Mari kita bicara jujur. Banyak sekolah
menerima murid dari jalur afirmasi disabilitas tanpa pernah benar-benar
menyiapkan sistem pembelajaran inklusif. Tidak ada guru pendidikan khusus,
tidak ada media bantu belajar, tidak tersedia aksesibilitas fisik seperti ramp,
toilet ramah disabilitas, atau bahkan ruang relaksasi. Lebih jauh lagi, belum
ada Unit Layanan Disabilitas (ULD) yang bisa membantu sekolah melakukan asesmen
fungsional atau memberikan pendampingan.
Lalu bagaimana proses belajar itu bisa
berlangsung optimal?
Padahal menurut Permendikbudristek
Nomor 48 Tahun 2023, setiap satuan pendidikan yang sudah menerima peserta
didik disabilitas berkewajiban menyediakan akomodasi yang layak.
Artinya, sekolah harus melakukan penyesuaian dalam kurikulum, metode
pengajaran, penilaian, hingga layanan pendampingan. Tidak bisa lagi kita
menyamakan layanan bagi seluruh murid dengan standar yang seragam. Pendidikan
inklusif justru mengharuskan keberagaman dalam layanan, sesuai dengan kebutuhan
masing-masing peserta didik.
Sayangnya, sebagian besar sekolah masih
berjalan dengan paradigma lama: bahwa semua murid harus mengikuti kurikulum
yang sama, dengan metode dan kecepatan belajar yang sama. Akibatnya, murid
penyandang disabilitas rentan tertinggal. Mereka hadir, tapi tidak
sungguh-sungguh belajar. Mereka duduk di bangku kelas, tapi tidak sepenuhnya
terlibat dalam pembelajaran. Dan lebih parah lagi, mereka sering kali tidak
mendapatkan pengakuan atas potensi dan perjuangan yang mereka miliki.

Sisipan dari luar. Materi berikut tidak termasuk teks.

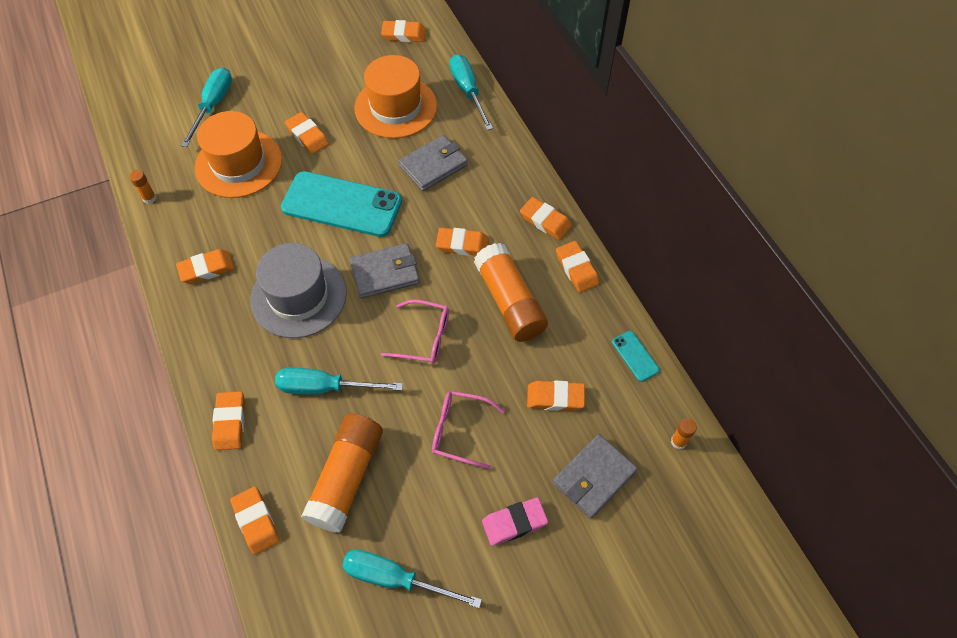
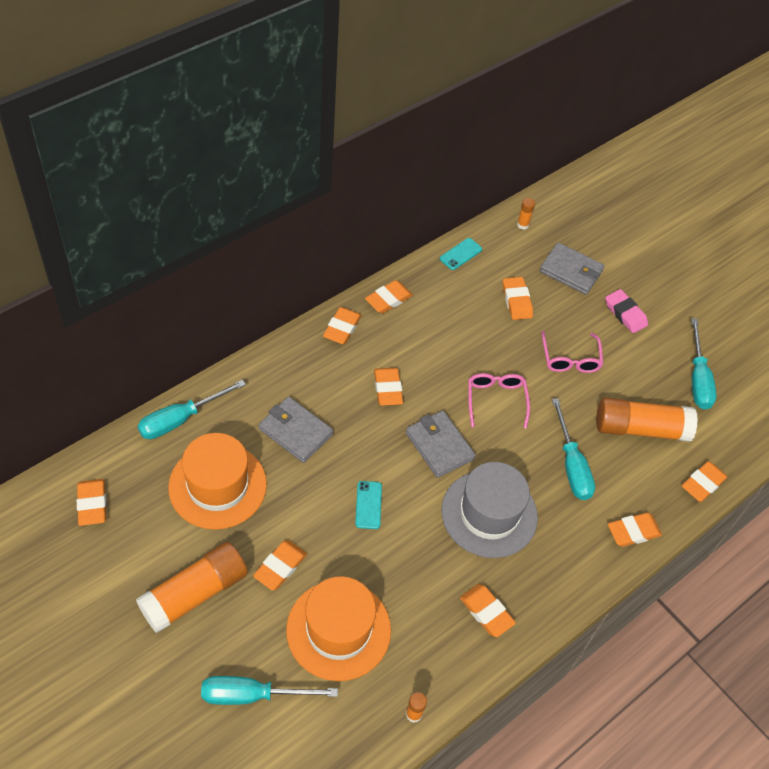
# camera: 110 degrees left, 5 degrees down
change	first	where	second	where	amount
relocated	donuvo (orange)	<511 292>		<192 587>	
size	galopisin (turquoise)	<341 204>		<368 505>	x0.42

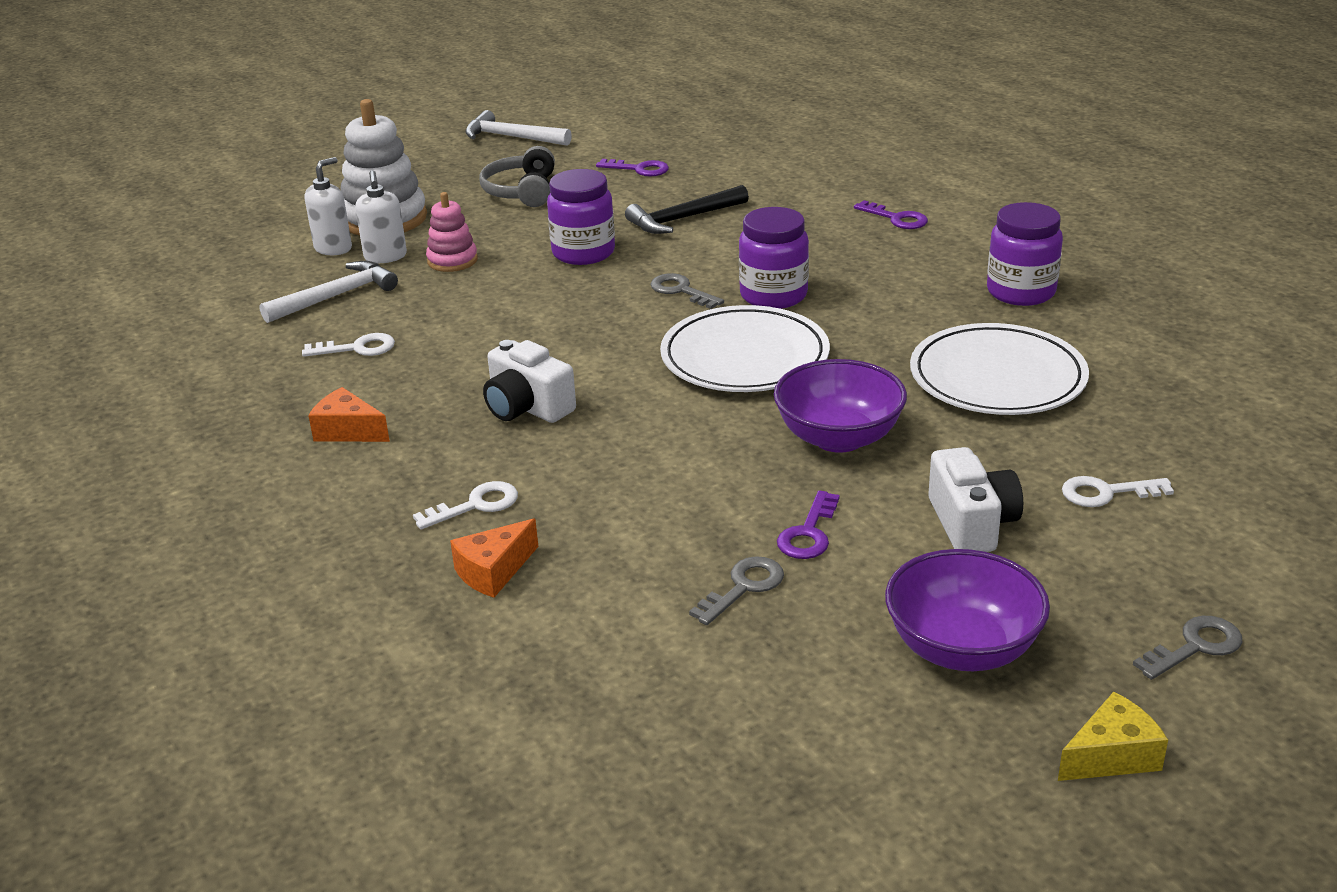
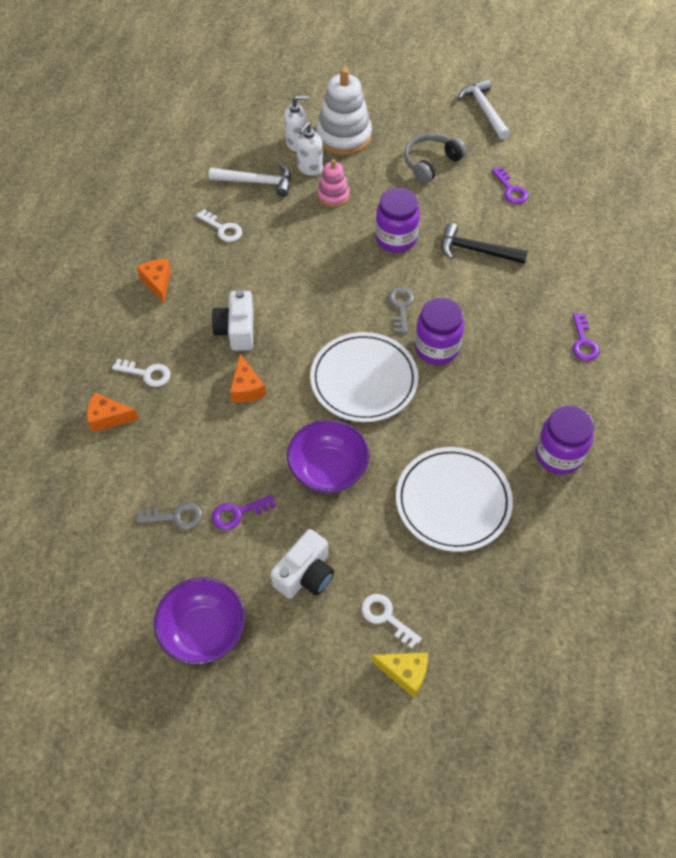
# camera: 45 degrees right, 25 degrees up
change	first	where	second	where	amount
appeared			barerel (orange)	<248 378>	
relocated	barerel (yellow)	<1113 736>		<400 675>	
missing	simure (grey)	<1188 648>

Namun apakah sekolah patut disalahkan
sepenuhnya?
Tentu tidak. Kita harus adil. Banyak
sekolah memang tidak menolak murid disabilitas. Mereka justru berusaha membuka
pintu selebar-lebarnya demi menjalankan amanah pendidikan. Hanya saja, ketika
fasilitasi tidak kunjung datang dari pemerintah daerah, dan pelatihan tidak
kunjung menyapa para guru, maka niat baik itu berjalan sendirian. Tanpa
dukungan sistemik, sekolah tidak akan mampu berdiri sendiri dalam mewujudkan
pendidikan yang ramah disabilitas.
Masalah lain yang sering muncul adalah
ketiadaan data dan asesmen fungsional yang memadai. Sekolah kerap hanya
menerima surat keterangan dari dokter atau psikolog sebagai formalitas.

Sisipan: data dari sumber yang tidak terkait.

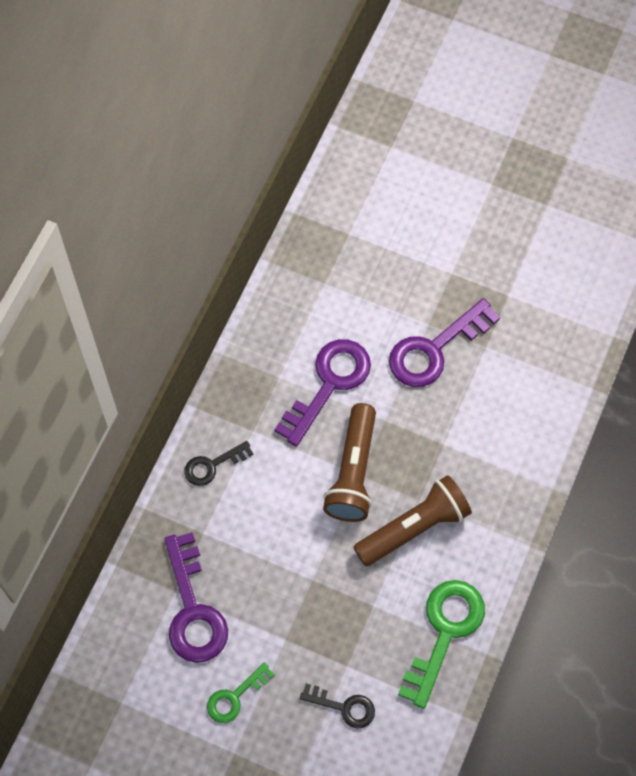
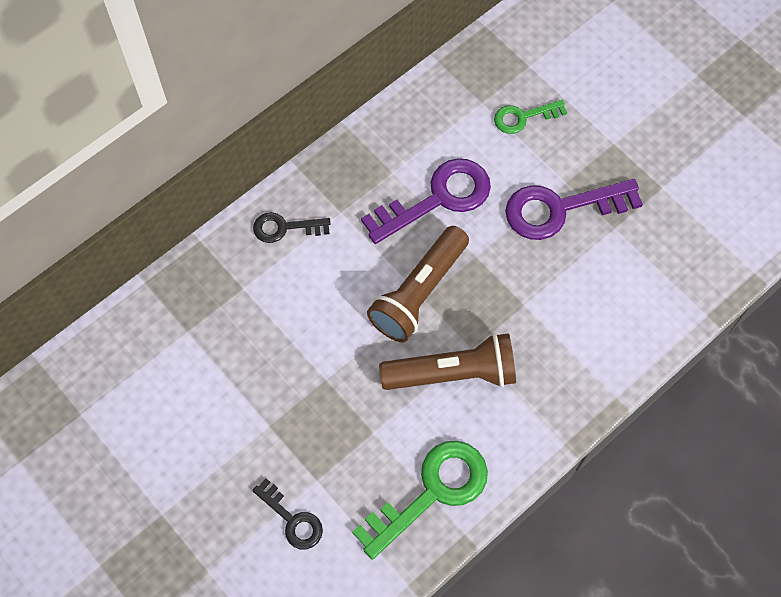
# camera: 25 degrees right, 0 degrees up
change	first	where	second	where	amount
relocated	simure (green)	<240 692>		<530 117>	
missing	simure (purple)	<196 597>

Padahal, untuk menentukan bentuk akomodasi yang layak, sekolah harus melakukan
asesmen mendalam bersama ULD, orang tua, dan murid itu sendiri. Tanpa proses
ini, pendidikan menjadi spekulasi: guru menebak, murid bertanya-tanya, dan
hasilnya pun jauh dari harapan.
Lantas, bagaimana solusinya?
Pertama, pemerintah daerah harus
bergerak cepat untuk memfasilitasi satuan pendidikan yang sudah menerima murid
penyandang disabilitas. Hal ini bisa dimulai dari memetakan sekolah-sekolah
yang membutuhkan pembentukan atau penguatan fungsi ULD. Tidak cukup hanya
menetapkan aturan. Pemerintah daerah juga harus menyediakan anggaran,
pelatihan, dan sarana pendukung secara konkret.

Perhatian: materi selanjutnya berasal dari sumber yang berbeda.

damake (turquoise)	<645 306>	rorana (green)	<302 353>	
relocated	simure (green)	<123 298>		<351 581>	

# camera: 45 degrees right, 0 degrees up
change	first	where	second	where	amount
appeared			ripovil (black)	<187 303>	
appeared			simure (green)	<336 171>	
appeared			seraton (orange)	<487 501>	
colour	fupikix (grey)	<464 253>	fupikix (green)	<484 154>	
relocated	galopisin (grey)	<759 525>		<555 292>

Kedua, satuan pendidikan perlu proaktif
membangun sinergi. Jika belum memiliki ULD, maka sekolah wajib mengakses
layanan ULD terdekat atau mengajukan permohonan fasilitasi. Pendidikan inklusif
tidak bisa berjalan dalam kesendirian. Ia membutuhkan jejaring, kolaborasi, dan
komitmen lintas sektor.
Ketiga, para pendidik harus diberikan
ruang untuk belajar. Pelatihan pendidikan inklusif seharusnya menjadi program
wajib dan berkelanjutan. Tidak bisa kita berharap guru mampu memodifikasi
kurikulum dan penilaian tanpa pembekalan yang memadai. Apalagi jika harus
berhadapan dengan berbagai ragam disabilitas seperti netra, rungu, grahita,
hingga kombinasi ganda.
Keempat, mari ubah cara pandang kita.
Murid penyandang disabilitas bukan beban, bukan pula objek belas kasihan.
Mereka adalah subjek pendidikan yang memiliki hak, potensi, dan cita-cita yang
sama. Justru kehadiran mereka adalah kesempatan bagi kita untuk memperluas
pemahaman tentang makna sejati pendidikan: bukan sekadar transfer ilmu, tapi
penghargaan atas keberagaman dan kemanusiaan.
Akhirnya, kita harus mengakui bahwa
jalan menuju pendidikan yang inklusif memang tidak mudah. Akan selalu ada
tantangan, keterbatasan, bahkan resistensi. Tapi jika kita menyerah hanya
karena belum siap, maka kita sedang memutus harapan anak-anak yang sebenarnya
hanya ingin belajar dengan layak dan bermartabat.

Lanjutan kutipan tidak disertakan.